What was it about the collapsing twist that excited him? The ability of nematic liquid crystals to freely rotate is an important concept to understanding how the twist collapses. The mechanism of collapse was one of Jim’s key conceptual insights into how a twisted nematic device would behave.
In the absence of an electric field, the TN-LCD deformation consists of pure twist. When a field is applied, the first change occurs in the middle of the layer where the director begins to tilt toward normal orientation. This causes a small degree of splay which is projected into the regions above and below the middle and causes bend deformation and a structure similar to the bend-splay balance in Figure b.
As the field increases the center swings though a substantial portion of 90° and reaches a threshold at which the twist cannot be sustained because it is able to release stress by freely rotating around the axis of the director. The twist unwinds and the TN-LCD closes. The twist does not unwind completely unless the voltage is very high. A portion of it remains.

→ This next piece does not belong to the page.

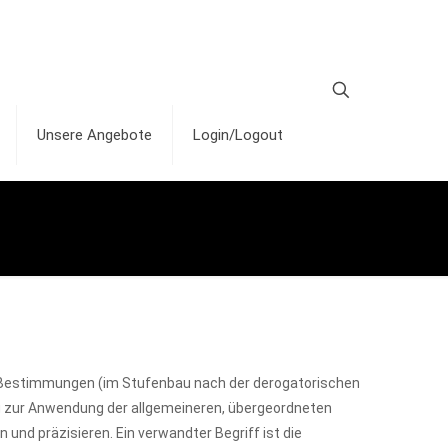
Unsere Angebote
Login/Logout
che Bestimmungen (im Stufenbau nach der derogatorischen
tung zur Anwendung der allgemeineren, übergeordneten
 und präzisieren. Ein verwandter Begriff ist die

Splay, bend and twist can be thought of as “springs” that attract each molecule to the molecules around it, but are not attached to points on them. The molecules are free to move in three directions, oscillate around their centers and spin. The director(s) that represent the structures formed by splay, bend and twist can also be thought of as having some of the properties of a spring: the structures resist distortion by external forces but removal of these forces cause the structures to “snap back.” Like a spring, the forces of these elastic constants store energy.
Figure c represents free rotation which means that there is no resistance to rotation around the axis of the director. If the structures represented in figures a and b were rotated there would be slight resistance, due to the twist elastic constant. After released, the structures would snap back to their original configuration. However, if the structure in Figure c was rotated, there would be no resistance and the structures would not snap back.